* _Énoncé 1_
Pouvez-vous recopier à l'identique, dans les enregistrements, le passage allant de leur tout début jusqu'à la ligne contenant « ais'4 fis'4 | » incluse, sans reprendre les images ?

Questions à Jann-Marc Rouillan, écrivain semi-libéré

Questions à Jann-Marc Rouillan, écrivain semi-libéré

Jann-Marc Rouillan est en semi-liberté depuis le 17 décembre 2007. Il vient de publier Chroniques carcérales aux éditions Agone. A cette occasion, l’ancien militant d’Action directe nous accorde une interview où il est notamment question d’histoire contemporaine, de prison et de littérature.

Paco : Ta condition de semi-libéré ne te permet pas d’évoquer les faits pour lesquels tu as été condamné à la réclusion à perpétuité. Nous allons donc essayer de nous limiter essentiellement à ce qui appartient à tes activités « littéraires ». Dans l’une de tes chroniques écrites à Moulins, en 2004, tu te demandais si tu allais reconnaître « le pays du dehors » après vingt ans passés en prison. Maintenant que tu as un pied dehors depuis quelques semaines, peux-tu répondre à ta question ?

Jann-Marc Rouillan : Pas vraiment. Du moins je n’ai pas encore réussi à formuler mes premières impressions. Et donc que dire ? Pour sourire, je citerai le Président Mao : « celui qui n’a pas mené l’enquête ne peut parler ». Pour moi, l’investigation se poursuit.
Mais est-ce un monde si différent de celui que j’ai quitté à la fin des années 80 ? Je ne le pense pas. Du moins à première vue dans ce pays, je ne note pas de très grands changements. Le libéralisme se déchaînait déjà et les principaux ravages qu’il provoqua dans la société, s’étaient imposés ou étaient en voie de le faire. S’il y a une différence vraiment forte, je la remarque chez les gens, chez les copains et les camarades. Dans leur état d’esprit. Ils ne semblent plus croire (ou du moins plus concrètement) à une possible libération radicale. C’est-à-dire à une action capable de préparer cette libération collective et donc de la vivre dès maintenant, telle une libération pour soi-même.
Ainsi, le souffle de l’espérance paraît s’être tari.

* _Données de l'exercice_
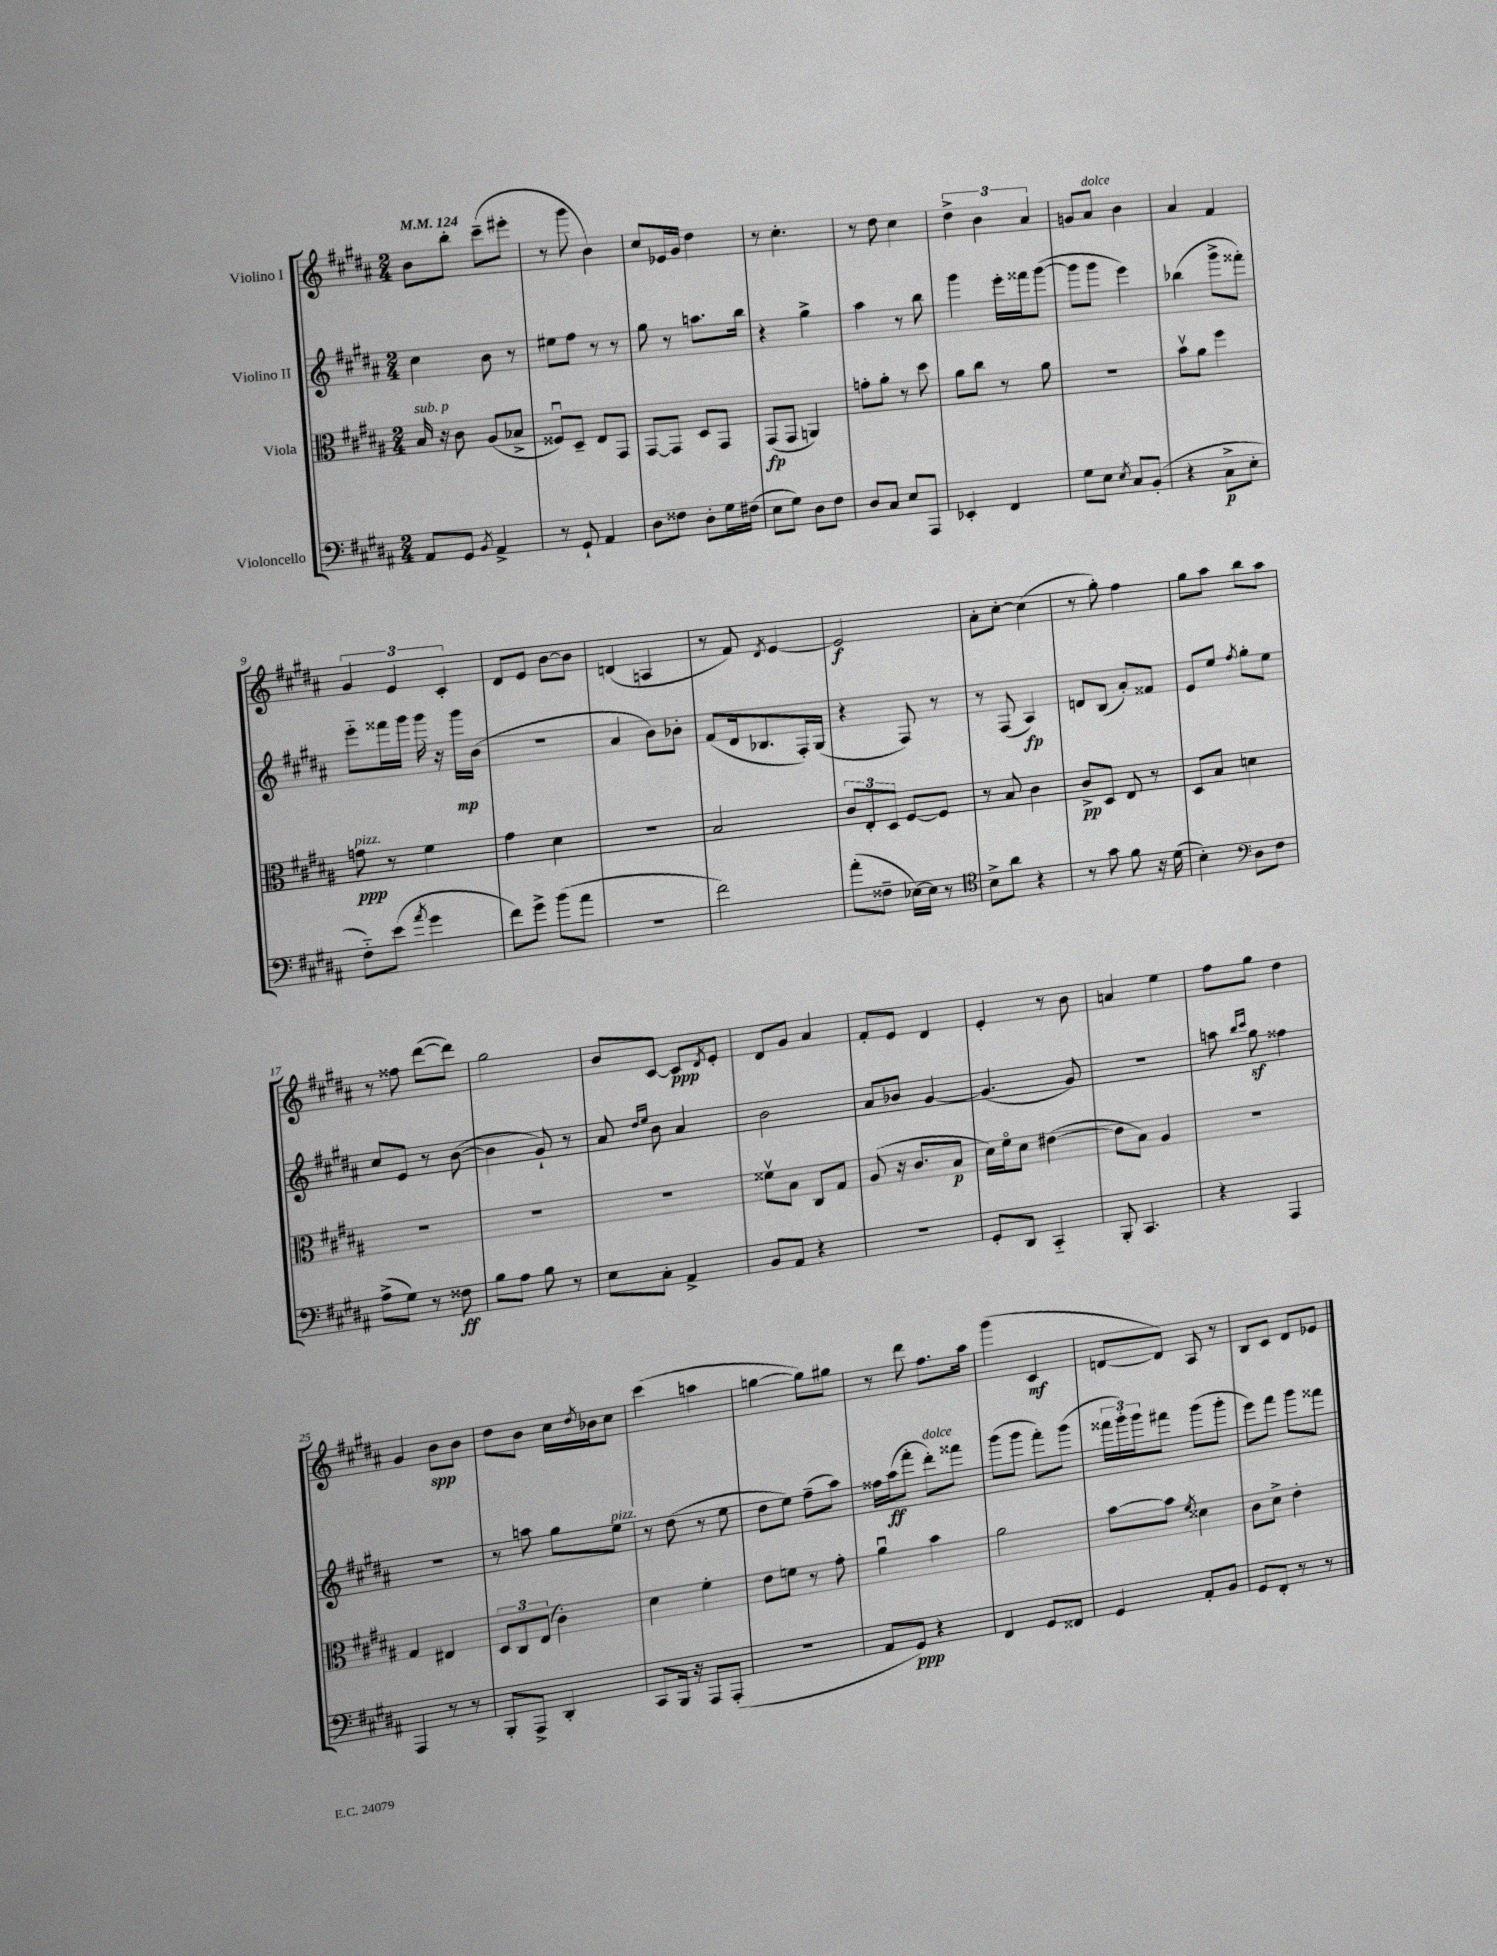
<<
\new StaffGroup <<
\new Staff = "s0" \with { instrumentName = "Violino I" } {
    \clef treble \key b \major \numericTimeSignature \time 2/4 \tempo 4 = 124
    b'8 b''8-. cis'''8--( eis'''8-. |
    r8 gis'''8 b'4) |
    cis''8 ees'16 gis'16 dis''4 |
    r8 cis''4.-. |
    r8 dis''8 cis''4 |
    \tuplet 3/2 { dis''4-> b'4 ais'4 } |
    g'8 ais'8^\markup { \italic "dolce" } b'4 |
    ais'4 fis'4 |
    \tuplet 3/2 { gis'4 e'4 cis'4-. } |
    dis'8 e'8 b'8~ b'8 |
    d'4( a4 |
    r8 fis'8) \acciaccatura { dis'8 } e'4~ |
    e'2\f |
    ais'8-. cis''8~-. cis''4( |
    r8 gis''8-.) fis''4 |
    gis''8 ais''8 b''8 ais''8 |
    r8 fisis''8 dis'''8~( dis'''8) |
    gis''2 |
    b'8 cis'8~ cis'8\ppp \acciaccatura { dis'8 } e'8-. |
    dis'8 gis'8 ais'4 |
    fis'8-. e'8 dis'4 |
    e'4-. r8 b'8 |
    a'4 e''4 |
    fis''8 gis''8 dis''4 |
    gis'4 b'8\spp b'8 |
    dis''8 b'8 cis''16 \acciaccatura { dis''8 } bes'16 cis''8 |
    cis'''4( a''4 |
    g''4~ g''8) gis''8 |
    r8 dis'''8 fis''8. ais''16 |
    gis'''4( cis'4\mf |
    d'8~ d'8) ais8 r8 |
    b8 cis'8 dis'8 ees'8 \bar "|." |
}
\new Staff = "s1" \with { instrumentName = "Violino II" } {
    \clef treble \key b \major \numericTimeSignature \time 2/4
    cis''4 b'8 r8 |
    eis''8 fis''8 r8 r8 |
    gis''8 r8 a''8. b''16 |
    r4 gis''4-> |
    ais''4 r8 b''8 |
    gis'''4 e'''16-. fisis'''16 gis'''8~( |
    gis'''8 gis'''8 e'''4) |
    bes''4( gis'''8-> fisis'''8-.) |
    e'''8-_ fisis'''16 gis'''16 gis'''16 r16 gis'''16\mp b'16( |
    R2 |
    ais'4 b'8) bes'8-. |
    fis'8( dis'16 bes8. fis16-.) gis16( |
    r4 fis8) r8 |
    r8 fis8( ais4\fp) |
    d'8 b8( ais'8-.) fisis'8 |
    e'8 e''8 \acciaccatura { fis''8 } gis''8-. e''8 |
    cis''8 e'8 r8 b'8~( |
    b'4 gis'8-!) r8 |
    ais'8 \grace { dis''16 e''16 } b'8 ais'4 |
    b'2 |
    ais'8 bes'8 gis'4~ |
    gis'4.( gis'8) |
    R2 |
    a''8 \grace { b''16 cis'''16 } gis''8\sf fisis''4 |
    R2 |
    r8 a''8 gis''8 e''8^\markup { \italic "pizz." } |
    r8 dis''8( r8 e''8 |
    dis''8 e''8) fis''8--( ais''8) |
    fisis''16 ais''16\ff( fis'''8-. dis'''8-.^\markup { \italic "dolce" }) fisis'''8 |
    gis'''8( gis'''8 fis'''8-.) gis'''8( |
    \tuplet 3/2 { fisis'''16 gis'''16-.) gis'''16 } fis'''8 gis'''8( gis'''8-. |
    e'''8) fis'''8 gis'''8 fisis'''8 \bar "|." |
}
\new Staff = "s2" \with { instrumentName = "Viola" } {
    \clef alto \key b \major \numericTimeSignature \time 2/4
    b16^\markup { \italic "sub. p" } r16 cis'8 ais8( bes8-> |
    fisis8\downbow) dis8-- e8 gis,8 |
    gis,8~ gis,8 dis8 gis,8 |
    gis,8\fp( gis,8 a,4) |
    g'8-. ais'8-. r8 dis''8 |
    ais'8 cis''8 r8 ais'8 |
    R2 |
    b'8\upbow ais'8 fis''4 |
    g'8\ppp^\markup { \italic "pizz." } r8 fis'4 |
    gis'4 dis'4 |
    r2 |
    b2 |
    \tuplet 3/2 { cis'8 e8-. dis8 } fis8~ fis8 |
    r8 b8 cis'4 |
    cis'8->\pp dis8 e8 r8 |
    dis8 b8 d'4 |
    R2 |
    R2 |
    R2 |
    fisis'8\upbow b8 cis8 gis8 |
    ais8( r16 cis'8. b8\p |
    dis'16) fis'16\flageolet dis'8 eis'4~( |
    eis'8 b8) ais4 |
    r2 |
    gis4 eis4 |
    \tuplet 3/2 { dis8 cis8 e8( } cis'4-.) |
    dis'4 fis'4-. |
    e'8 f'8 r8 gis'8-. |
    ais'4\downbow b'4 |
    ais'2 |
    b'8~ b'8 \acciaccatura { fis'8 } disis'4 |
    cis'8 dis'8-> e'4-. \bar "|." |
}
\new Staff = "s3" \with { instrumentName = "Violoncello" } {
    \clef bass \key b \major \numericTimeSignature \time 2/4
    ais,8 gis,8 \acciaccatura { b,8 } ais,4-> |
    r8 gis,8-! ais,4 |
    dis8 fisis8 dis8-. gis16 fis16( |
    e8 gis8) dis8 fis8 |
    dis8 cis8 e8 ais,,8 |
    ees,4-. fis,4 |
    gis8 e8 \acciaccatura { e8 } cis8 b,8-.( |
    r4 cis8->\p e8-. |
    fis8-_) e'8( \acciaccatura { ais'8 } gis'4 |
    fis'8) gis'8-> b'8( ais'8 |
    r2 |
    fis'2) |
    ais'8-.( fisis8-- ees16~) ees16 r8 |
    \clef tenor b8-> ais'8 r4 |
    r8 gis'8 fis'8 r16 dis'16( |
    b4-.) \clef bass dis8 fis8 |
    ais8->( gis8) r8 fisis8\ff |
    b8 ais8 b8 r8 |
    e8 cis8-. ais,4-> |
    b,8 ais,8 r4 |
    R2 |
    gis,8-. dis,8 cis,4-_ |
    b,,8-. cis,4. |
    r4 ais,,4 |
    ais,,4 r8 r8 |
    b,,8-. ais,,8-> dis,4-. |
    cis,8 b,,16 r16 ais,,8 ais,,8-.( |
    R2 |
    ais,8 gis,8\ppp) r4 |
    fis,4 gis,8 fisis,8 |
    gis,4 ais,8-. b,8 |
    gis,8 fis,8-. r8 r8 \bar "|." |
}
>>
>>
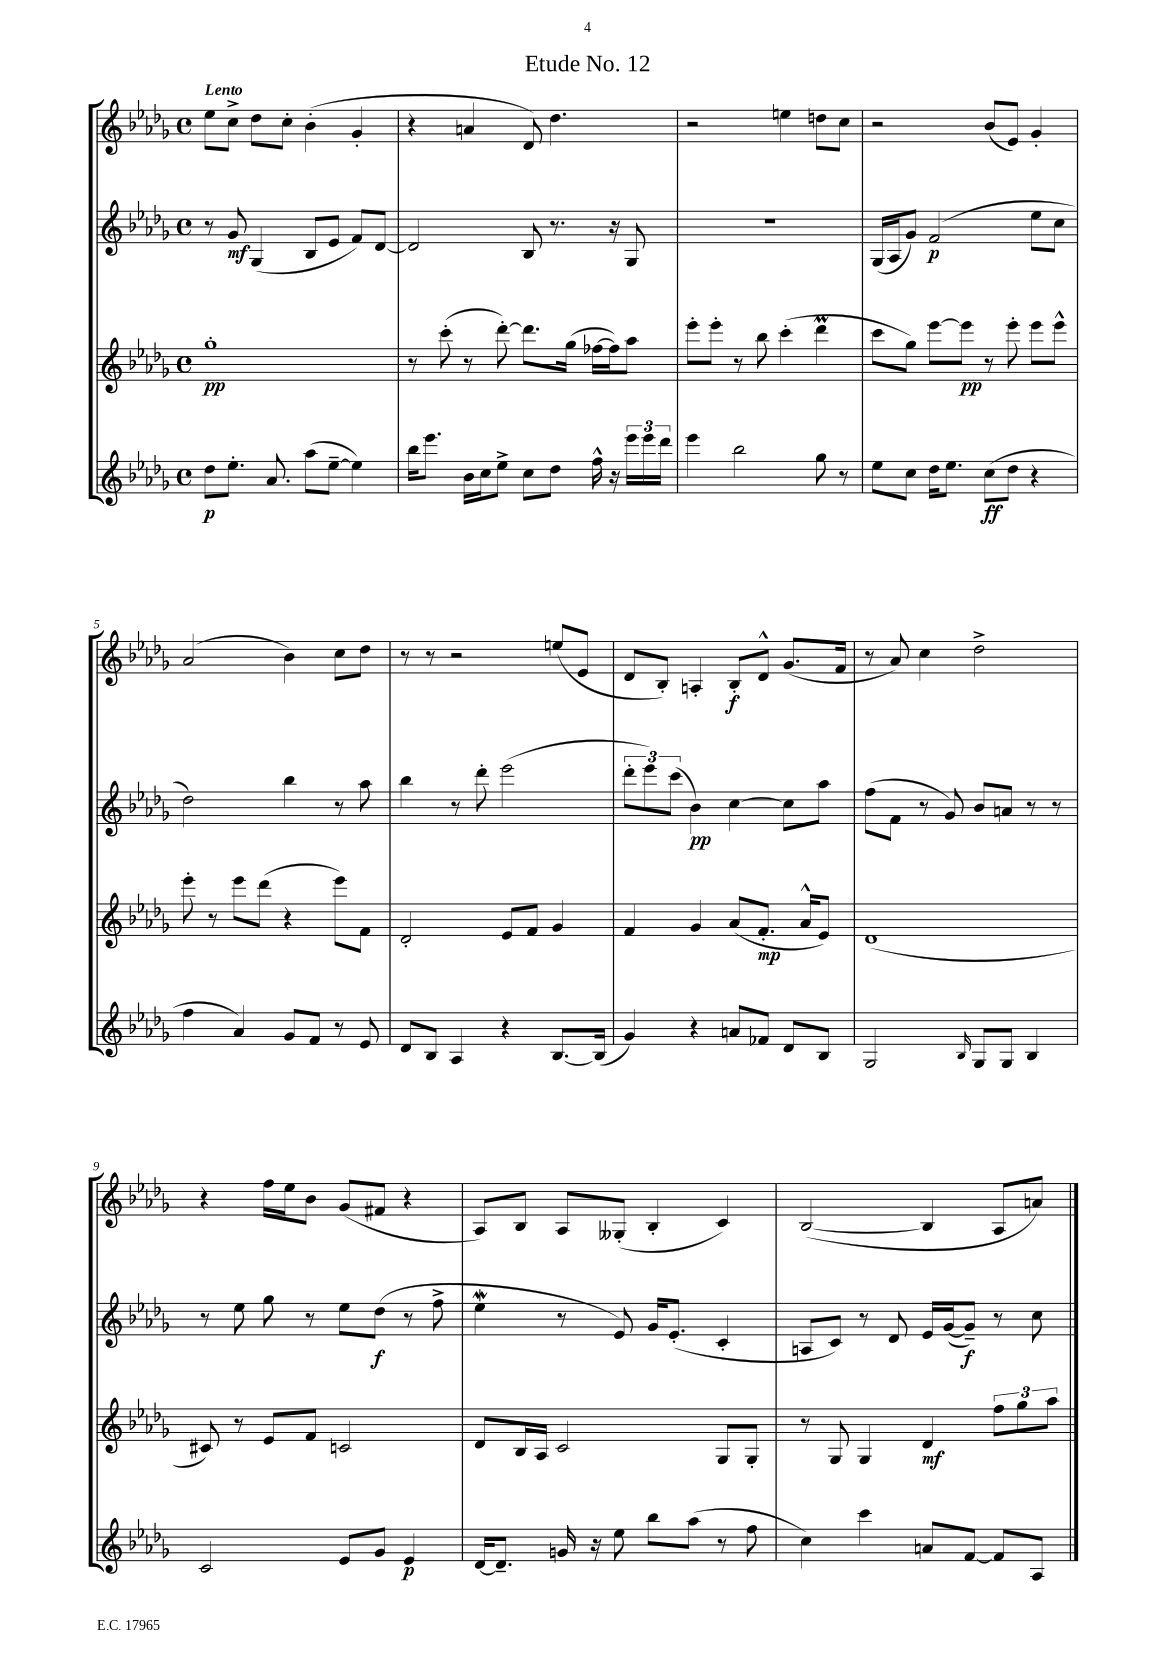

* _Énoncé 2_
Pouvez-vous poursuivre l'entretien avec Jann-Marc Rouillan là où il s'arrête ?

* _Réponse rédigée 1_
<<
\new StaffGroup <<
\new Staff = "s0" \with { instrumentName = "Violino I" } {
    \clef treble \key b \major \numericTimeSignature \time 2/4 \tempo 4 = 124
    b'8 b''8-. cis'''8--( eis'''8-. |
    r8 gis'''8 b'4) |
    cis''8 ees'16 gis'16 dis''4 |
    r8 cis''4.-. |
    r8 dis''8 cis''4 |
    \tuplet 3/2 { dis''4-> b'4 ais'4 } |
    g'8 ais'8^\markup { \italic "dolce" } b'4 |
    ais'4 fis'4 |

* _Réponse rédigée 2_
Dans toutes les conversations, je ressens un lourd fatalisme. Et la présence dictatoriale de limites (sociales, politiques, culturelles… et ô combien légalistes et pacifistes). Des limites acceptées dans l’absolu comme si elles étaient objectives et indépassables. Bien sûr, je découvre beaucoup de démerde et parfois un peu d’illégalisme mais peu de militantisme révolutionnaire comme nous le connaissions dans l’après 68.
Sans compter qu’aujourd’hui, une opinion radicale de gauche est défendue mais sans trop en assumer les conséquences politiques. Car finalement tout se limite souvent au simple syndicalisme et à l’électoralisme. Sans conteste, le syndicalisme révolutionnaire et jusqu’à l’électoralisme d’extrême gauche peuvent avoir une utilité pour le projet révolutionnaire mais ils ne le résument pas… Loin de là !
Mais là encore je dois rester prudent car je suis « dehors » depuis trop peu de temps et sans doute que beaucoup de choses m’échappent encore.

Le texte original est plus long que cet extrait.